The figure released her hand and gestured. This is what you came to see.

She didn’t understand. Her mouth opened, but no words came out. The water carried them away as mere curls of silver. So instead she reached for the tree. Her fingers brushed its bark.

A jolt like lightning ripped through her. Memories that weren’t hers poured in — children playing in streets above a lake that hadn’t yet formed, markets alive with song, priests tending fires that burned with blue flame. Then storms came. Walls of ice. Screams swallowed by rising water.

She snatched her hand back. Tears mixed with the water around her face. The figure only watched. In its hollow eyes, she saw her own reflection: pale, terrified, yet somehow chosen.

It pointed upward.

She understood. It was time to go.

She kicked weakly, rising through the dark, through drifting filaments that might have been hair or weeds. The surface drew closer, bright with winter daylight. At last she broke through, gasping, coughing. The lake was empty. No figure waited on the ice. No sign of the city below. Only cracks spreading out like a spiderweb from where she’d fallen.

She crawled back to solid ice, shivering, soaked to the bone.
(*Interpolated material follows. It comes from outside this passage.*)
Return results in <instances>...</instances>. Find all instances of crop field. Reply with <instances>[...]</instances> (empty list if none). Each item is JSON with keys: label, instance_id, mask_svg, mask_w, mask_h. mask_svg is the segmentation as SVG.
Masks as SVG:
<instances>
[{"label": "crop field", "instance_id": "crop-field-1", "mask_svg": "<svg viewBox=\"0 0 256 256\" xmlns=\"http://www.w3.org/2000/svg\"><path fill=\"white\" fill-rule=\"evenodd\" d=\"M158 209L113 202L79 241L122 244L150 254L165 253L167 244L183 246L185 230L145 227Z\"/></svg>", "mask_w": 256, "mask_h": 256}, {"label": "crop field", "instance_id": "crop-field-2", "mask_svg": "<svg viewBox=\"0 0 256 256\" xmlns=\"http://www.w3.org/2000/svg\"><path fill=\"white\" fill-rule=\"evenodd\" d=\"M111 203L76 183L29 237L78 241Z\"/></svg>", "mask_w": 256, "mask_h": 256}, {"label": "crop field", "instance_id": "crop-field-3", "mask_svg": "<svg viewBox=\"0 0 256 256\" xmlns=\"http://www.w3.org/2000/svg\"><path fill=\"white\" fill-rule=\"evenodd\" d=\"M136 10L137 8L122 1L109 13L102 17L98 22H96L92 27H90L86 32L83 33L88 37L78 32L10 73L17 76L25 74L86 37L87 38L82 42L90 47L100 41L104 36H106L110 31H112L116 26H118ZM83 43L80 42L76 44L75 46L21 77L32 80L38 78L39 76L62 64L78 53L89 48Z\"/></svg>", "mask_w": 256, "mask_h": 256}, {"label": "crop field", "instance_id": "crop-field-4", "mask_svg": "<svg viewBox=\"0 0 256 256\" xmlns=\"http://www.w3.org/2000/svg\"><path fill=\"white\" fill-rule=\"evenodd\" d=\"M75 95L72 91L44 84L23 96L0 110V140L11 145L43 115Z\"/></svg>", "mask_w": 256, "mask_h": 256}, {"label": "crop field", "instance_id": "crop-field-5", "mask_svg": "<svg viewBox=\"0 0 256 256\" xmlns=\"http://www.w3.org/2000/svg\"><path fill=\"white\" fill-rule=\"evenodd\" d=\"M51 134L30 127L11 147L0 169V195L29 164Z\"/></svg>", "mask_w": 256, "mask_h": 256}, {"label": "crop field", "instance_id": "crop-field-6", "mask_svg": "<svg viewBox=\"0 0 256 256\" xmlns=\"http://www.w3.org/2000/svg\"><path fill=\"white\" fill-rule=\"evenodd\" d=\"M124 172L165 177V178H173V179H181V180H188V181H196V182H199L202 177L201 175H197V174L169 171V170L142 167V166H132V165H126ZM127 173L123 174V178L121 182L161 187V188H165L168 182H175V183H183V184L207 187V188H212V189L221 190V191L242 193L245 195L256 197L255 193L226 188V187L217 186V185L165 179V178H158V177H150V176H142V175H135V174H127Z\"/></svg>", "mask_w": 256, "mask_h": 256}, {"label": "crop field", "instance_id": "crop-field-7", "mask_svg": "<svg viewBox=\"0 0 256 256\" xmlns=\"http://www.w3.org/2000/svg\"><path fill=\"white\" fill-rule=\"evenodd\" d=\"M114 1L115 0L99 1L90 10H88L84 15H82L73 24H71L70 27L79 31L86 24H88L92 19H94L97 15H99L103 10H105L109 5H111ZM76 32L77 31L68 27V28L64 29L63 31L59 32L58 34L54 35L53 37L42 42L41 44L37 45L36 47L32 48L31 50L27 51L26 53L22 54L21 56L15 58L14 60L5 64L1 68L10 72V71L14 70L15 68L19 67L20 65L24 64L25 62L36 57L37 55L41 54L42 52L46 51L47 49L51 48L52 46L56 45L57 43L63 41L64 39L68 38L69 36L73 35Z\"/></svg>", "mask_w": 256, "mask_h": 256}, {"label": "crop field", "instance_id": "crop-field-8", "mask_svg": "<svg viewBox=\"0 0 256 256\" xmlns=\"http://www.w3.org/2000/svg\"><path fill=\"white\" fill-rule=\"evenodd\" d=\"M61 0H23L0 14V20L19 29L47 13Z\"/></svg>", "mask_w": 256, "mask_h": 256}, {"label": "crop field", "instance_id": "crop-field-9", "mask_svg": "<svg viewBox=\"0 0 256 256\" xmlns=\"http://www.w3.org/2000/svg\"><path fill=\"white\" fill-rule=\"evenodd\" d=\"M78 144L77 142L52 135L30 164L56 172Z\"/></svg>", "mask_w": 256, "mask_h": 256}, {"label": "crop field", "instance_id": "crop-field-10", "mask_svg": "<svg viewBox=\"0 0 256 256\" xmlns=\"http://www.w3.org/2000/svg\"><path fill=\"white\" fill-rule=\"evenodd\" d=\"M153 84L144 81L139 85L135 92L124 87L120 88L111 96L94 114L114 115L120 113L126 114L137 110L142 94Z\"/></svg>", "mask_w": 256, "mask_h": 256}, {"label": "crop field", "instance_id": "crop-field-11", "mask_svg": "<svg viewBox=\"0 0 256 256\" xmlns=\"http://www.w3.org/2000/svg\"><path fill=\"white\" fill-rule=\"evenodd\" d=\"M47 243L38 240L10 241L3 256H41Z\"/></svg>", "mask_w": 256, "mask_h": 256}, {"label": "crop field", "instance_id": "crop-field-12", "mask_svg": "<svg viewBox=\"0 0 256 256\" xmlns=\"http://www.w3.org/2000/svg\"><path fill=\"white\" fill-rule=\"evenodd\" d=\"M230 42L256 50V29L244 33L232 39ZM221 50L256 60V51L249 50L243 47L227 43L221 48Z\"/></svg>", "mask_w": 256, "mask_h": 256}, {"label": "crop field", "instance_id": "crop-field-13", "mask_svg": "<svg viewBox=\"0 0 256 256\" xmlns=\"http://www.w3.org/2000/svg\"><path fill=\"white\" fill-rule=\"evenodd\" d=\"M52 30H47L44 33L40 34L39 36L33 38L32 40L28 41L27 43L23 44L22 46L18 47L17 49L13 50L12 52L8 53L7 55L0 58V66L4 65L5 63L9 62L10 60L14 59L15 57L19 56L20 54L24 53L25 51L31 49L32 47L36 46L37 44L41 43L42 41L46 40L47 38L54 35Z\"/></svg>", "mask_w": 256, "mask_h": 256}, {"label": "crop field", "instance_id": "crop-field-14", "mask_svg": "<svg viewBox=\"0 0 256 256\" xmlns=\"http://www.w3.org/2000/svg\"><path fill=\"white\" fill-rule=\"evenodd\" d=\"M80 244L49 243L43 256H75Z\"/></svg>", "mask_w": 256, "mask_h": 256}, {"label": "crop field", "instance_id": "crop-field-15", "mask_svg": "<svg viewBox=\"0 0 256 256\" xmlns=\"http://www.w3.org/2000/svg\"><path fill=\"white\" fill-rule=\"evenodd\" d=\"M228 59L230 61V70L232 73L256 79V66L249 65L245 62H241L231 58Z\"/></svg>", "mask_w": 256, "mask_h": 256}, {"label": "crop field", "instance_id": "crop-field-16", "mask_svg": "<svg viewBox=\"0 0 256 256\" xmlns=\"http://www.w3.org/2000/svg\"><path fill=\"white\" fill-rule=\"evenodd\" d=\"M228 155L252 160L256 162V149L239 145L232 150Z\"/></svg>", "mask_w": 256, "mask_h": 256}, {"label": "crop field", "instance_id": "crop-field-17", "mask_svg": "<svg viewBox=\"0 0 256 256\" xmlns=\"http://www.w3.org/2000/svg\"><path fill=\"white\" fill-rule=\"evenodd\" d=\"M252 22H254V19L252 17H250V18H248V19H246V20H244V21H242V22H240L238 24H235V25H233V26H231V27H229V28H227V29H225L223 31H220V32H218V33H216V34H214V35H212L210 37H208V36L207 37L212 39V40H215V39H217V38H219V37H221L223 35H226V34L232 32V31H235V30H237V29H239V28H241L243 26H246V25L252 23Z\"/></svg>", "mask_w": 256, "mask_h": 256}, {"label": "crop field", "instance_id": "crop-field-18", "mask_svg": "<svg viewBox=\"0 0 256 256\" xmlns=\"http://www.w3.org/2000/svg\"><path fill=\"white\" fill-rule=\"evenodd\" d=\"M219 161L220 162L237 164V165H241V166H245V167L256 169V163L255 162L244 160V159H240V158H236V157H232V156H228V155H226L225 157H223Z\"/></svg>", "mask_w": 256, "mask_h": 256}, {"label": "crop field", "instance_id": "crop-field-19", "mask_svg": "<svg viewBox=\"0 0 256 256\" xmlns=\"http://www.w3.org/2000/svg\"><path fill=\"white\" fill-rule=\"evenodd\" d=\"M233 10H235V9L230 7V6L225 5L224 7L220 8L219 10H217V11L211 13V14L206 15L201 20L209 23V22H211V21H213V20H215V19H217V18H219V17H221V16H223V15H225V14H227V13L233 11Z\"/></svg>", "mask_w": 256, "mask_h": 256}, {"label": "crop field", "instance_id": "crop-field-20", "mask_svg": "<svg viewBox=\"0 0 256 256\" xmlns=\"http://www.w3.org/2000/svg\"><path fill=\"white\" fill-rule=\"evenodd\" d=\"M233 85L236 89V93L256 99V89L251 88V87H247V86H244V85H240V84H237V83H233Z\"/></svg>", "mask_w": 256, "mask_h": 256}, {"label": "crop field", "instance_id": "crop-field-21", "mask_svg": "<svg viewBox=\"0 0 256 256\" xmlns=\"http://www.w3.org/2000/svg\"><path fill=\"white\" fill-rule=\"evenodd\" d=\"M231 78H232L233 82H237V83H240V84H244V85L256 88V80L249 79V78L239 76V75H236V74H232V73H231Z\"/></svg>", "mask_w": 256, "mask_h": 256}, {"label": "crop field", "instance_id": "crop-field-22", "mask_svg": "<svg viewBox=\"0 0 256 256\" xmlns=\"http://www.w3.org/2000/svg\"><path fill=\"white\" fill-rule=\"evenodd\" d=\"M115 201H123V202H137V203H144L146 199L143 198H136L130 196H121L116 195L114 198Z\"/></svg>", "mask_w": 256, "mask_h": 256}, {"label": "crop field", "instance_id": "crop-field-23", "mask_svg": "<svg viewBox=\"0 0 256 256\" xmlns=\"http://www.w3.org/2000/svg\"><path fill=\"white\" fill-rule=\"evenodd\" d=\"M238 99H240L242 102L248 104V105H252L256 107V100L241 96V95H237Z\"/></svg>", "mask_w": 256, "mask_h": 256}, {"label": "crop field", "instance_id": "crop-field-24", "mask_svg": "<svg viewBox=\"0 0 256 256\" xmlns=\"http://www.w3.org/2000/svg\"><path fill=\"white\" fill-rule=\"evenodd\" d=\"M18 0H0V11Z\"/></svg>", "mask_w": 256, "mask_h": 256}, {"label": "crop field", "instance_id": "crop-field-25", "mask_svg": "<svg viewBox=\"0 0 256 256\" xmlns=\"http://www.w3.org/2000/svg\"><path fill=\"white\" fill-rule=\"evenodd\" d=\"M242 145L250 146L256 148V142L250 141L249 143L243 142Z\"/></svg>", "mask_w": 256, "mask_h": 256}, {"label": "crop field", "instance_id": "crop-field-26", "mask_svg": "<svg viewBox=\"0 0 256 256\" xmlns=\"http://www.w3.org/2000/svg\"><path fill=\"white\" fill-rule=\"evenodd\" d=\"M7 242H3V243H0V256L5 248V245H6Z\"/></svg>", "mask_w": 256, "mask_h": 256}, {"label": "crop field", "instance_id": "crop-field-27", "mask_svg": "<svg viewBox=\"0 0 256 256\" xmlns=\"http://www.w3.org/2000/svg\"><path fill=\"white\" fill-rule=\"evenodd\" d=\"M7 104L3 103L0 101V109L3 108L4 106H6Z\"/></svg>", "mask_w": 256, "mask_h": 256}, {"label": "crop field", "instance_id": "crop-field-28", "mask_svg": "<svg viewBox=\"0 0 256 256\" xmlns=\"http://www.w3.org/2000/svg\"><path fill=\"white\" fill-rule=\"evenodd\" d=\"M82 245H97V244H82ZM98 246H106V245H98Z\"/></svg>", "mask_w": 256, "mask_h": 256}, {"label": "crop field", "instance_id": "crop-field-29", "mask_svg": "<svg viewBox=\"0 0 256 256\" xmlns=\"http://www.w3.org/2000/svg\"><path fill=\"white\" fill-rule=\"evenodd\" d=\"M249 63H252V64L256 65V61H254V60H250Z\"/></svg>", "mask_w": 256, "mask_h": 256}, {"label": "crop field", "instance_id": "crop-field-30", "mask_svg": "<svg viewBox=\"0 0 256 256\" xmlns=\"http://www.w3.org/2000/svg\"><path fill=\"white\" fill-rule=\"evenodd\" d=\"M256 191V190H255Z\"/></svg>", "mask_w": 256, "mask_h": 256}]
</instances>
Her mind spun with visions of drowned streets and gentle watchers. Part of her wondered if she’d hallucinated everything. But her hand still tingled where it had touched the tree. A faint pattern curled across her palm — lines like frost, or perhaps ancient writing.

Slowly, painfully, she rose. She turned toward the far shore. It seemed impossibly distant now, but she began to walk, every step a small victory against the cold.

Behind her, the lake lay silent, concealing its secrets once more. But she knew it watched her, just as the figure had. And though she was terrified, a tiny ember inside her burned with something close to wonder.